Theorem 2. (Soundness) Given a prefix $w$ of $L(G)$ , a token $v$ is masked by Algorithm 6 (i.e., $v \in V_{allowed}$ ) if the concatenation $wv$ is not a prefix of $L(G)$ .

The detailed soundness proof (which we do not include here due to space limits) is similar in overall structure to the proof of Theorem 1. The proof also requires the additional fact that every sequence of terminals corresponds to the lex of a sequence of tokens in $V^\ast$ .

Neither one of Propositions 3.4 and 3.5 have accompanying proofs.

Both propositions follow directly from the definition of PDAs and FSMs. We will provide formal proofs in the appendix. As a quick reference, a proof can also be found in Theorem 6.5 of [NewRef1]. Additionally, Theorem 6.17 provides intuition about how to construct an FSM that over-approximates the given PDA.

[NewRef1] Hopcroft, John E. et al., "Introduction to automata theory, languages, and computation."

… What is the precise difference between these two, and if they are not the same, what is the point of Figure 1(d)?

While the token spanner table maps pairs of (state, token) to terminal sequences, the inverse token spanner table reverses this mapping for faster lookup in Algorithms 5–6, mapping each (state, terminal sequence) pair to the set of tokens capable of generating that sequence in that state. The token spanner table is used to compute $Re_{A \circ V}$ and the inverse token spanner table. We will clarify this relationship in the revised paper.

Furthermore, in places where definitions are provided, they are not rigorous. For example, Definition 3.2 is lacking in clarity: what are q and q’?

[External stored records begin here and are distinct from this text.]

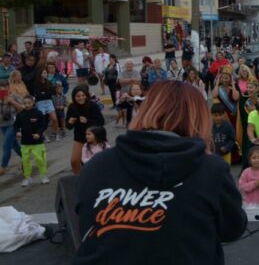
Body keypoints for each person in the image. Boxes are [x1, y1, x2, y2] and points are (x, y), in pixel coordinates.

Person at [74, 81, 247, 264]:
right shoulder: (212, 169)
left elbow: (84, 224)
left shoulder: (96, 166)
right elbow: (232, 228)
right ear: (198, 118)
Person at [66, 85, 105, 174]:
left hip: (93, 138)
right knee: (74, 161)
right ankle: (78, 180)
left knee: (92, 162)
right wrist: (70, 122)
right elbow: (68, 126)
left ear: (86, 95)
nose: (81, 98)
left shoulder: (93, 105)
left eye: (83, 95)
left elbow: (101, 122)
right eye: (78, 96)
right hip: (79, 137)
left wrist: (88, 121)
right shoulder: (72, 107)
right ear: (74, 97)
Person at [15, 95, 49, 186]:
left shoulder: (38, 113)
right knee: (25, 160)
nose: (27, 105)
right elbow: (16, 126)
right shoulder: (20, 115)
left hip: (37, 142)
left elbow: (43, 125)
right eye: (25, 103)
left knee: (40, 159)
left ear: (33, 103)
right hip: (25, 142)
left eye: (29, 103)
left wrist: (39, 134)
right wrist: (18, 132)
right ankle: (27, 178)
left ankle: (43, 176)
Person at [0, 88, 21, 176]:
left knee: (6, 145)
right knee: (14, 145)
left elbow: (22, 108)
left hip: (13, 124)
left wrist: (12, 102)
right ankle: (25, 157)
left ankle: (3, 167)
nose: (3, 92)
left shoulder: (14, 96)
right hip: (2, 125)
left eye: (4, 90)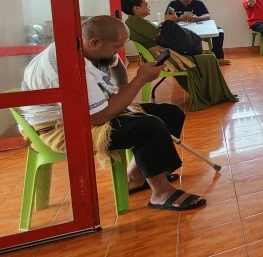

q and q’ are (existentially quantified) source and destination states, respectively, in the transition set of the token-level lexing transducer. We will clarify the meaning of the notation and provide more rigorous definitions in the revised paper.

What is the point of the second paragraph regarding “Maximal Munch Principle” (lines 145-156)?

This paragraph introduces the informal idea behind 1-lookahead lexing. This is an additional specification (beyond just maximal munch) on how the lexer should behave. Our lexing transducer is designed to satisfy both specifications. In the revised paper, we will clarify explicitly that these specifications are our design choice. Additionally, we will provide a formal proof in the appendix to demonstrate that the transducer indeed satisfies both specifications.

最终决定Accept (poster)

2025-05-01

The paper proposes an efficient method for gammar-constrained decoding (GCD) that aims to facilitate structured output generation (e.g., json formats). All the reviewers appreciated that the proposed method is simple and effective, with strong empirical results. Several reviewers mentioned presentation clarity issues, and the authors were able to provide satisfactory responses during the rebuttal. Due to the unanimous positive support from the reviewers, we recommend acceptance.